Fast ein Jahr gab es hier nun eine Pause. Und die war nötig. Ich habe (mal wieder) kräftig aufräumen und mich selbst sortieren müssen. Nix ging mehr vor einem Jahr. Kurz nach meinem letzten Blog-Beitrag kam ich in eine Klinik, die ich erst nach vier Monaten wieder verließ. Und das tat, auf wirklich allen Ebenen, sehr gut. Und es brachte mir sehr viele neue Erkenntnisse. Um eine der wichtigsten geht es in diesem Beitrag.
Zwei Monate. Acht Wochen. Sechzig Tage in einer Tagesklinik für Männer. Und was habe ich dort gelernt? Dass ich offenbar zur falschen Spezies gehöre. Oder zumindest zur falschen “Seite” meines Geschlechts. Denn was ich dort erlebte, war eine Masterclass in Sachen “Alpha-Mann” – ein Intensivkurs, den ich nie gebucht hätte.
Kaum waren die jungen, durchaus gutaussehenden Therapeutinnen aus der Tür, ging er los: der berühmte “Locker Room Talk”. Und zwar so unangenehm, dass ich mich meist beschämt in einer Ecke verkroch und versuchte, mich unsichtbar zu machen. Während um mich herum testosterongeschwängerte Kommentare durch den Raum flogen, fragte ich mich: Bin ich hier der Alien? Oder sind es die anderen?
Die Gleichung des Grauens
Ich hatte eine Theorie mitgebracht in diese Klinik: Je mehr Testosteron, desto mehr Alpha-Mann. Eine simple Formel. Fast schon mathematisch. Und wie alle einfachen Formeln: grandios falsch.
Denn die Wissenschaft – diese wunderbare Spielverderberin – hat längst herausgefunden, dass die Sache komplizierter ist. Viel komplizierter. Der Psychologe Oliver Schultheiss von der Uni Erlangen-Nürnberg bringt es auf den Punkt: “Ganz ehrlich – es gibt überhaupt keine Forschung dazu, die das bestätigen oder widerlegen würde.”

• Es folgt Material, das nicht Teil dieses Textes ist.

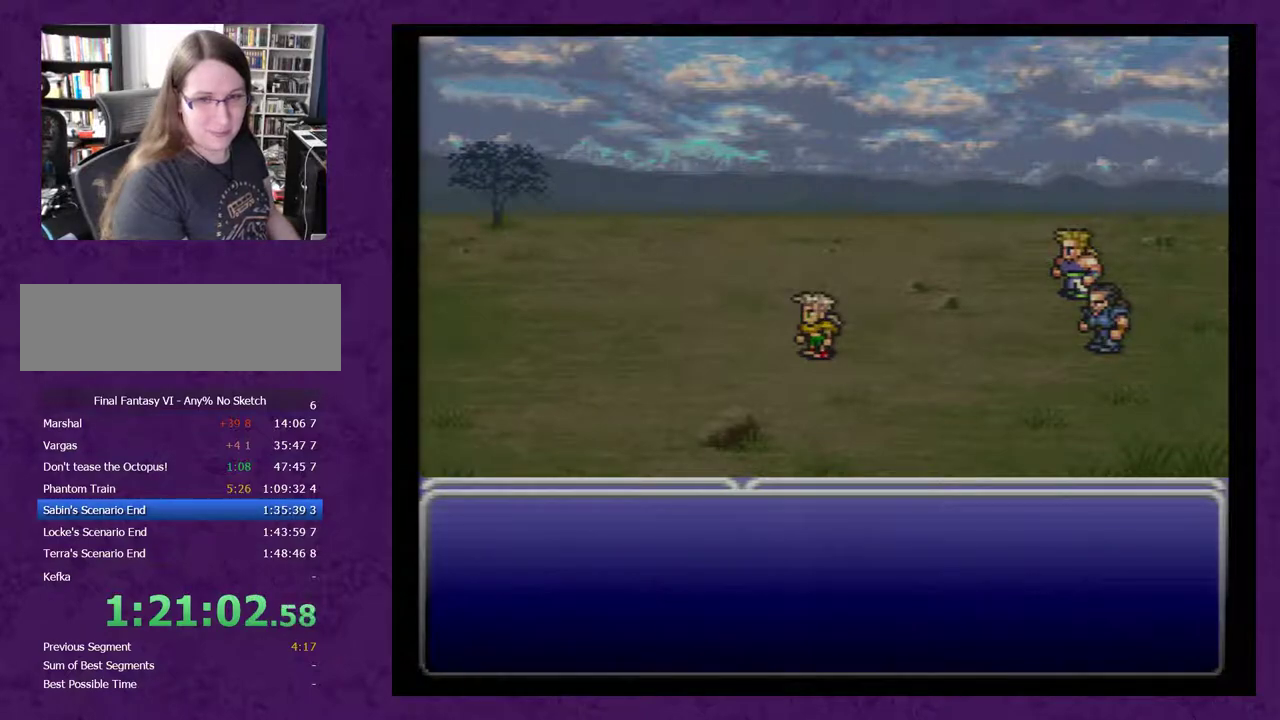
{"buttons": ["A"], "events": []}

Moment. Was? Der ganze Mythos vom testosterongesteuerten Alphatier ist also… ein Mythos? Die Zeit berichtet sogar von einer genialen Studie: Frauen, die dachten, sie hätten Testosteron bekommen, verhielten sich dominanter. Die, die es wirklich bekommen hatten, waren fairer. Der Mythos hat sich so verselbstständigt, dass wir uns entsprechend verhalten – auch ohne das Hormon.
Bonobos: Die besseren Männer?
Und dann gibt es da noch unsere nächsten Verwandten. Nein, nicht die Schimpansen – die sind auch nur testosterongetriebene Rüpel. Ich rede von den Bonobos. Diese wunderbaren “Hippie-Affen”, die uns zeigen, dass es auch anders geht.
Bei Bonobos gilt: Je ranghöher das Männchen, desto niedriger der Testosteronspiegel in Anwesenheit empfängnisbereiter Weibchen. Statt sich aggressiv durchzusetzen, investieren erfolgreiche Bonobo-Männchen in Beziehungen. Sie suchen die Nähe der Weibchen, pflegen Freundschaften, werden von ihren Müttern unterstützt. Ihr Motto: “Make Love, not War” – und das funktioniert.
Während ich das lese, denke ich an die Tagesklinik. An die Männer dort, die sich gegenseitig mit Sprüchen überbieten mussten. Die laut sein mussten. Dominant. Immer. Und ich frage mich: Wer ist hier eigentlich evolutionär weiter entwickelt? Der Bonobo oder der Mensch?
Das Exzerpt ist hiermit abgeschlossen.